◆ Tasks to carry out
A - List every section number of the original purchase agreement that the purchase agreement amendment below cites.
B - Write the next part of the purchase agreement amendment below, picking up after its last sentence.

BEGIN Given passage

FIRST AMENDMENT AND WAIVER TO ASSET AND EQUITY PURCHASE AGREEMENT
Exhibit 2.4
FIRST AMENDMENT AND WAIVER TO ASSET AND EQUITY PURCHASE AGREEMENT
This FIRST AMENDMENT AND WAIVER TO ASSET AND EQUITY PURCHASE AGREEMENT (this “Amendment”) is made and entered into as of November 17, 2011 by and between Affinity Gaming, LLC, a Nevada limited liability company (“Seller”) and Golden Gaming, Inc., a Nevada corporation (“Buyer”). Each party named above is a “Party”, and collectively are referred to as the “Parties”. Capitalized terms used but not defined herein shall have the meanings provided in the AEPA (as defined below).
RECITALS
WHEREAS, the Parties have heretofore entered into that certain Asset and Equity Purchase Agreement dated as of September 20, 2011 (the “AEPA”);
WHEREAS, concurrently with the execution and delivery hereof, Buyer has executed the Buyer Lender Consent and delivered the Buyer Lender Consent to Seller; and
WHEREAS, each Party has reviewed, or has had the opportunity to review, this Amendment with the assistance of professional legal advisors of its own choosing.
AGREEMENT
NOW THEREFORE, in consideration for the promises and the mutual covenants and agreements set forth herein, and for other good and valuable consideration, the receipt and sufficiency of which is hereby acknowledged, and intending to be legally bound hereby, the Parties hereby agree as follows:
1. Waiver.
Pursuant to Section 13.02 of the AEPA, Seller hereby irrevocably and unequivocally waives any right of Seller to terminate the AEPA pursuant to Section 12.01(f) of the AEPA. The Buyer Lender Consent in the form delivered to Seller on the date hereof is approved by, and satisfactory to, Seller.
2. Amendments to the AEPA.
(i) The definition of “Buyer Lender Consent” in Section 1.01 of the AEPA is hereby amended and restated in its entirety to read as follows:
““Buyer Lender Consent” means (i) the written consent of Buyer’s and Golden Mardi Gras, Inc.’s existing lenders to the transactions contemplated by the Transaction Documents, or (ii) executed commitment letters with respect to the refinancing of Golden Mardi Gras, Inc.’s and Buyer’s existing first lien and second lien indebtedness which expressly consent to the transactions contemplated by the Transaction Documents, in either case, in form and substance reasonably acceptable to Buyer. For the avoidance of doubt, the Buyer Lender Consent has the same meaning as the Seller Lender Consent (as defined in the Black Hawk Agreement).”

END Given passage
BEGIN Supplied information

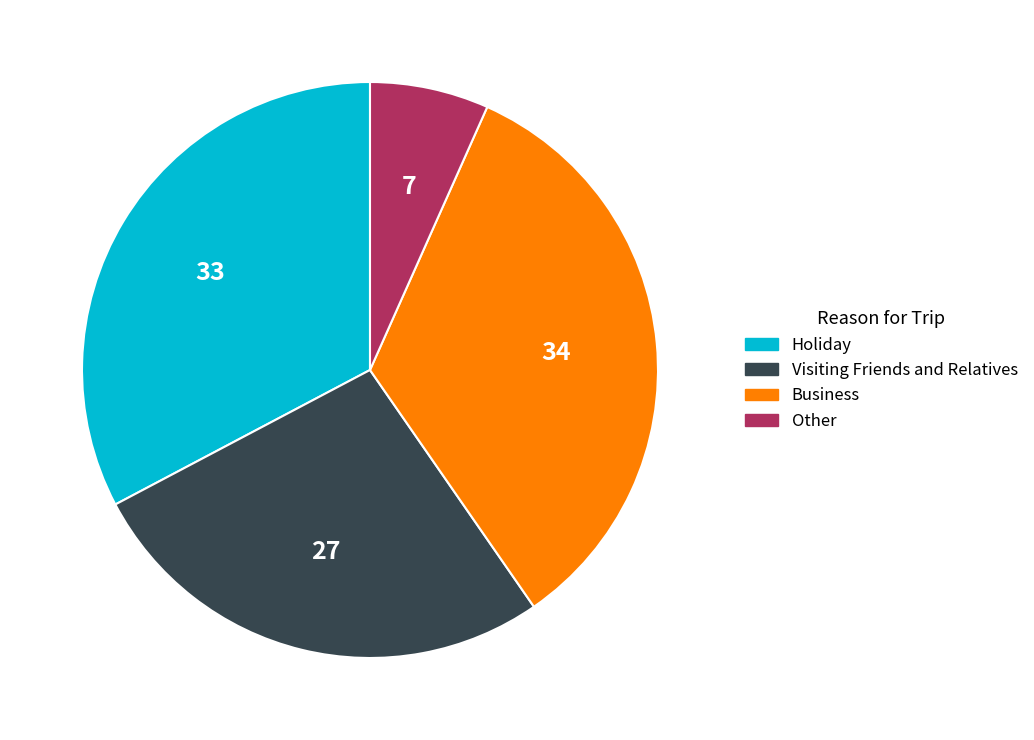

How many segments does this pie chart have?

4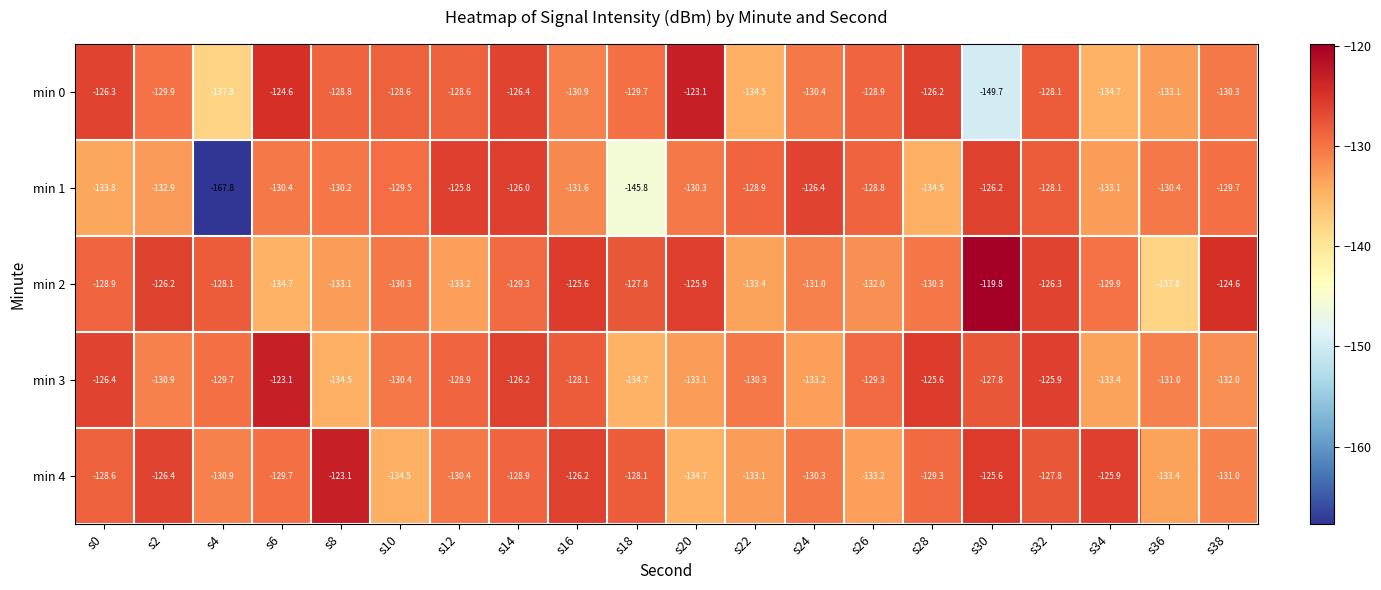

At s10, list the series in order from largest to smallest.

min 0, min 1, min 2, min 3, min 4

END Supplied information

◆ Written responses
A - Section 13.02, Section 12.01(f), Section 1.01

B -
(ii) Section 2.02(m) of the AEPA hereby amended by deleting the word “and” that immediately follows the semicolon at the end of such Section 2.02(m).
(iii) Section 2.02(n) of the AEPA is hereby amended by deleting the period at the end of such Section 2.02(n) and substituting in lieu thereof the following: “; and”.
(iv) Section 2.02 of the AEPA is hereby amended by adding a new Section 2.02(o) as follows:
“(o) all water rights used in connection with the operation of the Pahrump Casino Business, including all rights under Permits 58272, 59773, 78716, 78717, 78718, 78719, and 78720, issued by the State of Nevada Division of Water Resources, and under Application 81173, presently pending with the State of Nevada Division of Water Resources.”
(v) The first sentence of Section 2.08(a) of the AEPA is hereby amended and restated in its entirety to read as follows:
“(a) Subject to adjustment as set forth in Section 2.11, Buyer shall purchase the Business (including the Assumed Liabilities) for an amount equal to the Seller Asset Value (as defined below) (the “Purchase Price”).”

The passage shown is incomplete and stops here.